The first night, say, Go to bed or kennel as you gently help your dog in, then softly close the door. You may want to put a toy in with him. It is perfectly normal for a dog to whine, bark, or even throw tantrums the first night in a crate. Do NOT reward the behavior by petting your dog, whispering soothing words, or worse, by letting him out. Try simply ignoring him for a while. If he doesn't stop after a reasonable amount of time, simply say, No in a firm voice, or tap the top of the crate and say, Quiet. Just don't get into the cycle of your dog whining and you saying, Quiet each time, thereby reinforcing the behavior by responding to it at all. There are some dogs who will have trouble holding their bladder all night (usually young pups). You will quickly come to know the difference between a normal whine and a need-to-urinate whine. If the whining becomes frantic during the night, open the crate door, pick your dog up, and bring him out to the spot where you want him to eliminate. As he does, praise him in a high, happy voice, then immediately return him to the crate. Most dogs get used to this routine very quickly and soon sleep through the night without interruption.

Daily Routine

First thing in the morning, open the crate door and carry your dog to the preferred elimination spot. (If you let him walk out on his own he might urinate before making it to the door.) As soon as your dog begins to circle and sniff, or otherwise indicates that he is about to potty, use a soft verbal coaxing, Go potty! Over time, by repeating your instruction just before he urinates, your dog will eventually become conditioned to urinate upon hearing your verbal cue. (Use the verbal cue each time you take your dog out to potty, just be sure to wait for signs that he is about to go before you say it.) When he goes, reward lavishly with a little play and a few treats. After the morning elimination, either place your dog in a baby-gated area such as the kitchen, or keep him with you, tethered to you with a long line or tethered to a nearby piece of furniture where he'll be within your sight. Do not let your dog out of your sight, as accidents happen in a split second; you need to be there to interrupt as they happen. Your dog can also be crated for brief periods during the day if you are unable to keep an eye on him, for example, if you need to take a shower.

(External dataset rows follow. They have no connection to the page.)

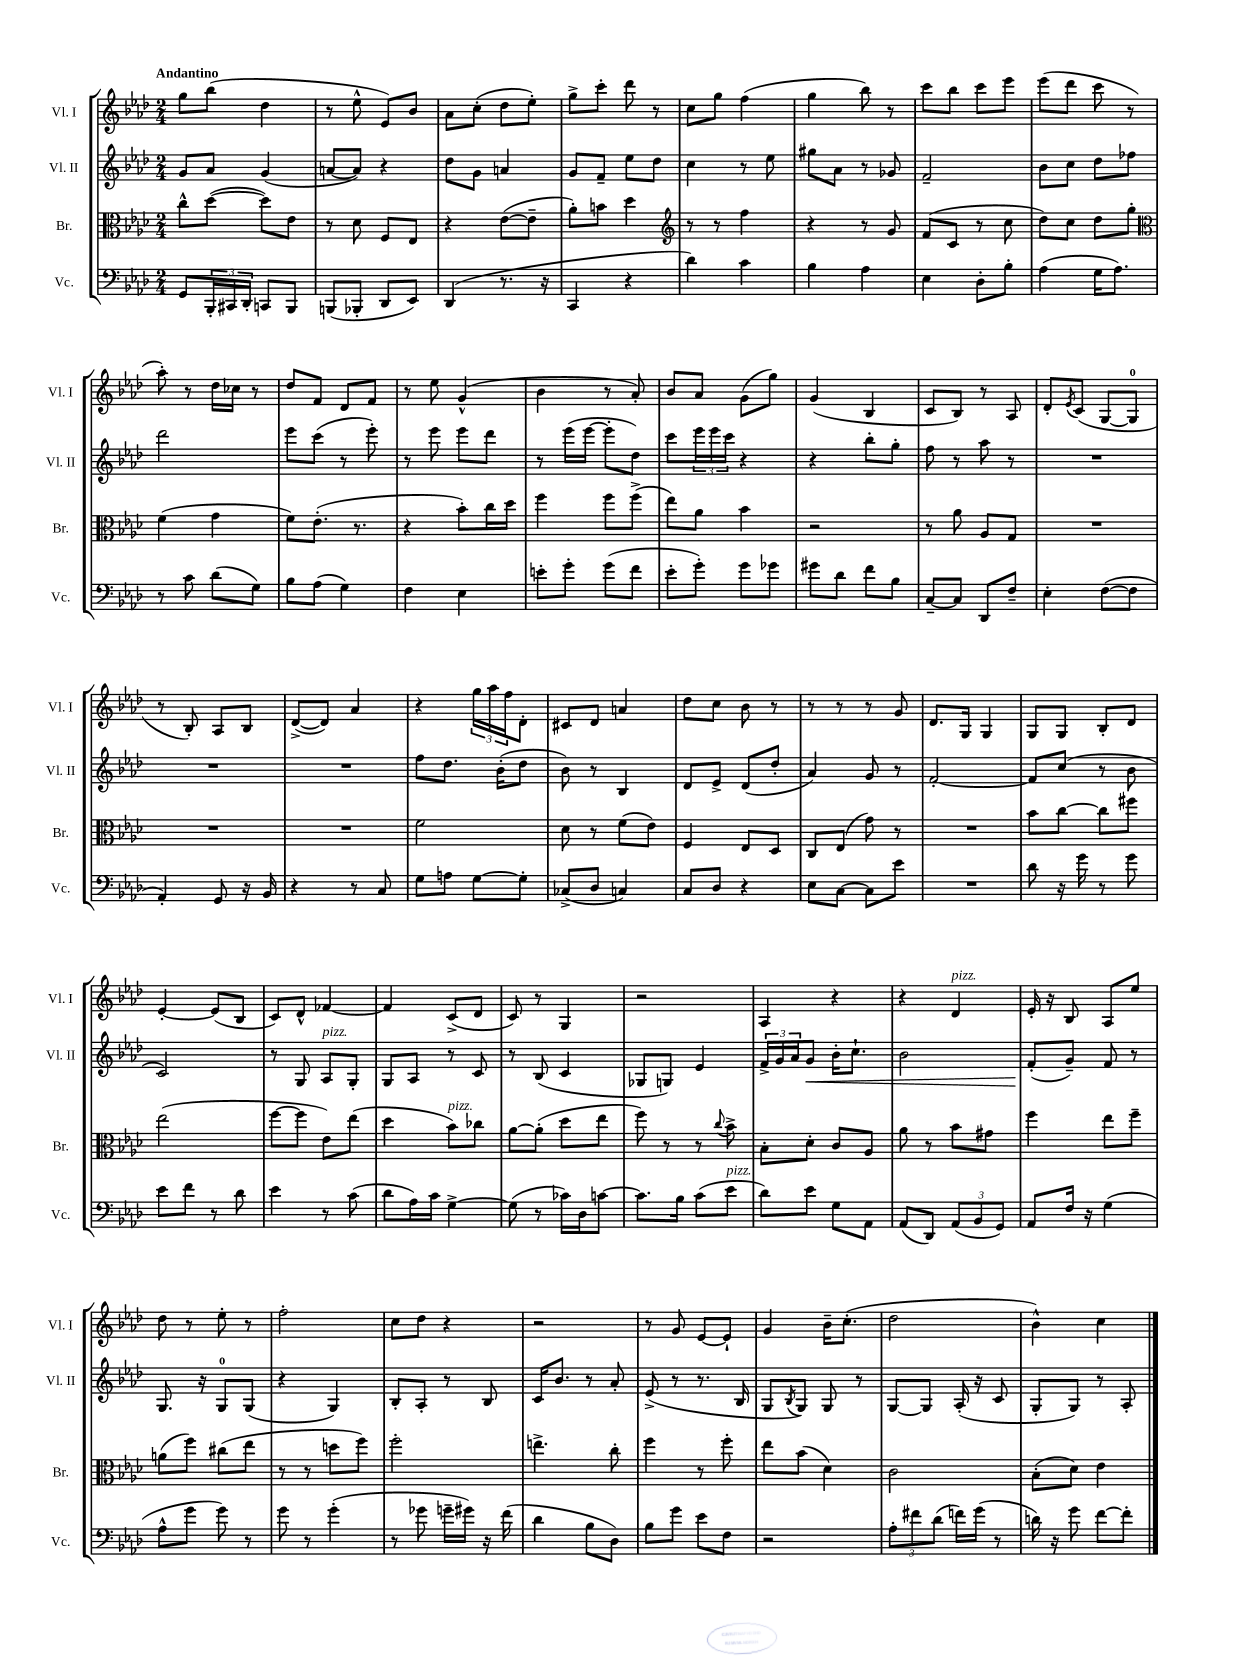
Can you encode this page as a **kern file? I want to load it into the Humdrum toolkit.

**kern	**kern	**kern	**dynam	**kern
*part4	*part3	*part2	*part2	*part1
*staff4	*staff3	*staff2	*staff2	*staff1
*I"Vc.	*I"Br.	*I"Vl. II	*	*I"Vl. I
*I'Vc.	*I'Br.	*I'Vl. II	*	*I'Vl. I
*clefF4	*clefC3	*clefG2	*	*clefG2
*k[b-e-a-d-]	*k[b-e-a-d-]	*k[b-e-a-d-]	*	*k[b-e-a-d-]
*M2/4	*M2/4	*M2/4	*	*M2/4
=1	=1	=1	=1	=1
!	!	!	!	!LO:TX:a:B:t=Andantino
8GG/L	8cc^^\L	8g/L	.	8gg\L
24BBB-'/L	([8dd-\J	8a-/J	.	(8bb-\J
24CC#X/	.	.	.	.
24DD-'/JJ	.	.	.	.
8CCn/L	8dd-\L])	(4g/	.	4dd-\
8BBB-/J	8e-\J	.	.	.
=2	=2	=2	=2	=2
(8BBBn/L	8r	[8an/L	.	8r
8BBB-X'/J	8d-\	8a/J])	.	8ee-^^\
8DD-/L	8F/L	4r	.	8e-/L)
8EE-/J)	8E-/J	.	.	8b-/J
=3	=3	=3	=3	=3
(4DD-/	4r	8dd-\L	.	8a-\L
.	.	8g\J	.	(8cc'\J
8.r	([8e-\L	4an/	.	8dd-\L
.	8e-~\J]	.	.	8ee-'\J)
16r	.	.	.	.
=4	=4	=4	=4	=4
4CC/	8a-'\L)	8g/L	.	8gg^\L
.	8bn\J	8f~/J	.	8ccc'\J
4r	4dd-\	8ee-\L	.	8ddd-\
.	.	8dd-\J	.	8r
=5	=5	=5	=5	=5
*	*clefG2	*	*	*
4d-\)	8r	4cc\	.	8cc\L
.	8r	.	.	8gg\J
4c\	4ff\	8r	.	(4ff\
.	.	8ee-\	.	.
=6	=6	=6	=6	=6
4B-\	4r	8gg#X\L	.	4gg\
.	.	8a-\J	.	.
4A-\	8r	8r	.	8bb-\)
.	8g/	8g-X/	.	8r
=7	=7	=7	=7	=7
4E-\	(8f/L	2f~/	.	8ccc\L
.	8c/J	.	.	8bb-\J
8D-'\L	8r	.	.	8ccc\L
8B-'\J	8cc\	.	.	8eee-\J
=8	=8	=8	=8	=8
(4A-\	8dd-\L)	8b-\L	.	(8eee-\L
.	8cc\J	8cc\J	.	8ddd-\J
16G\KL	8dd-\L	8dd-\L	.	8ccc\
8.A-\J)	.	.	.	.
.	8gg'\J	8ff-X\J	.	8r
!!LO:LB:g=z
=9	=9	=9	=9	=9
*	*clefC3	*	*	*
8r	(4f\	2ddd-\	.	8aa-'\)
8c\	.	.	.	8r
(8d-\L	4g\	.	.	16dd-\LL
.	.	.	.	16cc-X\JJ
8G\J)	.	.	.	8r
=10	=10	=10	=10	=10
8B-\L	8f\L)	8eee-\L	.	8dd-/L
(8A-\J	(8.e-'\J	(8ccc\J	.	8f/J
4G\)	.	8r	.	8d-/L
.	8.r	.	.	.
.	.	8eee-'\)	.	8f/J
=11	=11	=11	=11	=11
4F\	4r	8r	.	8r
.	.	8eee-\	.	8ee-\
4E-\	8b-'\L)	8eee-\L	.	(4g^^/
.	16cc\L	8ddd-\J	.	.
.	16dd-\JJ	.	.	.
=12	=12	=12	=12	=12
8en'\L	4ff\	8r	.	4b-\
8g'\J	.	(16eee-\LL	.	.
.	.	[16eee-\JJ	.	.
(8g\L	8ff\L	8eee-'\L]	.	8r
8f\J	(8ff^\J	8dd-\J)	.	8a-'/)
=13	=13	=13	=13	=13
8e-'\L	8ee-\L)	8ccc\L	.	8b-/L
8g'\J)	8a-\J	24eee-\L	.	8a-/J
.	.	24eee-\	.	.
.	.	24ccc\JJ	.	.
8g\L	4b-\	4r	.	(8g\L
8g-X\J	.	.	.	8gg\J)
=14	=14	=14	=14	=14
8g#X\L	2r	4r	.	(4g/
8d-\J	.	.	.	.
8f\L	.	8bb-'\L	.	4B-/
8B-\J	.	8gg'\J	.	.
=15	=15	=15	=15	=15
[8C~/L	8r	8ff\	.	8c/L
8C/J]	8a-\	8r	.	8B-/J)
8DD-/L	8A-/L	8aa-\	.	8r
8F~/J	8G/J	8r	.	8A-/
=16	=16	=16	=16	=16
4E-'\	2r	2r	.	8d-'/L
.	.	.	.	8qe-/
.	.	.	.	(8c/J
([8F\L	.	.	.	[8G/L
8F\J]	.	.	.	8G/J]
!!LO:LB:g=z
=17	=17	=17	=17	=17
4AA-'/)	2r	2r	.	8r
.	.	.	.	8B-'/)
8GG/	.	.	.	8A-/L
16r	.	.	.	8B-/J
16BB-/	.	.	.	.
=18	=18	=18	=18	=18
4r	2r	2r	.	([8d-^/L
.	.	.	.	8d-/J])
8r	.	.	.	4a-/
8C/	.	.	.	.
=19	=19	=19	=19	=19
8G\L	2f\	8ff\L	.	4r
8An\J	.	8.dd-\J	.	.
[8G\L	.	.	.	24gg\LL
.	.	.	.	24aa-\
.	.	(16b-'\KL	.	.
.	.	.	.	24ff\J
8G'\J]	.	8dd-\J	.	8d-'\J
=20	=20	=20	=20	=20
(8C-X^/L	8d-\	8b-\)	.	8c#X/L
8D-/J	8r	8r	.	8d-/J
4Cn/)	(8f\L	4B-/	.	4an/
.	8e-\J)	.	.	.
=21	=21	=21	=21	=21
8C/L	4F/	8d-/L	.	8dd-\L
8D-/J	.	8e-^/J	.	8cc\J
4r	8E-/L	(8d-/L	.	8b-\
.	8D-/J	8dd-'/J	.	8r
=22	=22	=22	=22	=22
8E-\L	8C/L	4a-/)	.	8r
[8C\J	(8E-/J	.	.	8r
8C\L]	8g\)	8g/	.	8r
8e-\J	8r	8r	.	8g/
=23	=23	=23	=23	=23
2r	2r	[2f'/	.	8.d-/L
.	.	.	.	16G/Jk
.	.	.	.	4G/
=24	=24	=24	=24	=24
8d-\	8b-\L	8f/L]	.	8G/L
16r	[8cc\J	(8cc/J	.	8G/J
16g\	.	.	.	.
8r	8cc\L]	8r	.	8B-'/L
8g\	8ff#X\J	8b-\	.	8d-/J
!!LO:LB:g=z
=25	=25	=25	=25	=25
8e-\L	(2ee-\	2c/)	.	[4e-'/
8f\J	.	.	.	.
8r	.	.	.	(8e-/L]
8d-\	.	.	.	8B-/J
=26	=26	=26	=26	=26
4e-\	[8ff\L	8r	.	8c/L)
.	8ff\J]	8G/	.	8d-^^/J
!	!	!LO:TX:a:i:t=pizz.	!	!
8r	8e-\L)	8A-/L	.	[4f-X/
(8c\	(8ee-\J	8G'/J	.	.
=27	=27	=27	=27	=27
8d-\L	4dd-\	8G/L	.	4f-/]
16A-\L)	.	8A-/J	.	.
16c\JJ	.	.	.	.
!	!LO:TX:a:i:t=pizz.	!	!	!
[4G^\	8b-\L)	8r	.	(8c^/L
.	8cc-X\J	8c/	.	8d-/J
=28	=28	=28	=28	=28
(8G\]	[8a-\L	8r	.	8c/)
8r	(8a-'\J]	(8B-/	.	8r
16c-X\LL)	8dd-\L	4c/	.	4G/
16D-\J	.	.	.	.
[8cn\J	8ee-\J	.	.	.
=29	=29	=29	=29	=29
8.c\L]	8ff\)	8G-X/L	.	2r
.	8r	8Gn/J)	.	.
16B-\Jk	.	.	.	.
(8c\L	8r	4e-/	.	.
.	8qqcc/	.	.	.
!LO:TX:a:i:t=pizz.	!	!	!	!
8e-\J	8b-^\	.	.	.
=30	=30	=30	=30	=30
8d-\L)	8B-'\L	24f^/LL	.	4A-/
.	.	24g/	.	.
.	.	24a-/J	.	.
!	!	!	!LO:HP:b	!
8e-\J	8d-'\J	8g/J	<	.
8G\L	8c/L	16b-'\KL	.	4r
.	.	8.cc`\J	.	.
8AA-\J	8A-/J	.	.	.
=31	=31	=31	=31	=31
(8AA-/L	8a-\	2b-\	.	4r
8DD-/J)	8r	.	.	.
!	!	!	!	!LO:TX:a:i:t=pizz.
(12AA-/L	8b-\L	.	.	4d-/
12BB-/	.	.	.	.
.	8g#X\J	.	.	.
12GG/J)	.	.	.	.
=32	=32	=32	=32	=32
8AA-/L	4ff\	(8f'/L	.	16e-'/
.	.	.	.	16r
16F/Jk	.	8g~/J)	[	8B-/
16r	.	.	.	.
(4G\	8ee-\L	8f/	.	8A-/L
.	8ff~\J	8r	.	8ee-/J
!!LO:LB:g=z
=33	=33	=33	=33	=33
8A-^^\L	(8an\L	8.G/	.	8dd-\
8g\J	8ff\J)	.	.	8r
.	.	16r	.	.
8g\)	(8cc#X\L	8G/L	.	8ee-'\
8r	8ee-\J	(8G/J	.	8r
=34	=34	=34	=34	=34
8g\	8r	4r	.	2ff'\
8r	8r	.	.	.
(4g'\	8ddn\L	4G/)	.	.
.	8ff\J)	.	.	.
=35	=35	=35	=35	=35
8r	2ff'\	8B-'/L	.	8cc\L
8g-X\	.	8A-'/J	.	8dd-\J
16gn~\LL	.	8r	.	4r
16g#X\JJ)	.	.	.	.
16r	.	8B-/	.	.
(16f\	.	.	.	.
=36	=36	=36	=36	=36
4d-\	4.een^\	16c/KL	.	2r
.	.	8.b-/J	.	.
8B-\L	.	8r	.	.
8D-\J)	8cc'\	8a-'/	.	.
=37	=37	=37	=37	=37
8B-\L	4ff\	(8e-^/	.	8r
8g\J	.	8r	.	8g/
8e-\L	8r	8.r	.	[8e-/L
8F\J	8ff'\	.	.	8e-`/J]
.	.	16B-/	.	.
=38	=38	=38	=38	=38
2r	8ee-\L	8G/L	.	4g/
.	.	8qB-/	.	.
.	(8b-\J	8G/J)	.	.
.	4d-\)	8G/	.	16b-~\KL
.	.	.	.	(8.cc'\J
.	.	8r	.	.
=39	=39	=39	=39	=39
12A-'\L	2c\	[8G/L	.	2dd-\
12f#X\	.	.	.	.
.	.	8G/J]	.	.
(12d-\J	.	.	.	.
16fn\LL)	.	(16A-'/	.	.
(16g\JJ	.	16r	.	.
8r	.	8c/	.	.
=40	=40	=40	=40	=40
16dn\)	(8B-'\L	8G'/L	.	4b-^^\)
16r	.	.	.	.
8g\	8d-\J)	8G/J)	.	.
[8f\L	4e-\	8r	.	4cc\
8f'\J]	.	8A-'/	.	.
==	==	==	==	==
*-	*-	*-	*-	*-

If you notice your dog starting to circle and sniff or squat, startle him with a sharp verbal, Eh-eh! (or if necessary, by clapping your hands), then quickly bring him to the proper elimination spot. If he goes, don't forget the praise! If you find an accident that has already happened, consider it your own mistake and clean it up quietly. A dog will not associate a correction with what he did wrong if it's after the fact. Take your dog out to eliminate upon waking after naps, after meals, after playtime, and before bedtime. That means standing outside with him so you can praise him when he goes, as opposed to letting him out and assuming he's done his business.

If you must leave the house, you can leave your dog crated up to 3-6 hours at a time, depending on age. This will prevent housebreaking accidents as well as preventing unwanted chewing or destruction. Potty your pup before placing him in the crate, and place a favorite safe toy or bone in the crate with him.

Once your dog is housebroken, you can still use the crate for confinement periods if necessary. Many people end up taking the door off the crate entirely, and their dogs still sleep, hang out, and take refuge in their dens. Crate training is well worth the time and investment, and giving this permanent place of safety and comfort to your dog is really a gift to you both.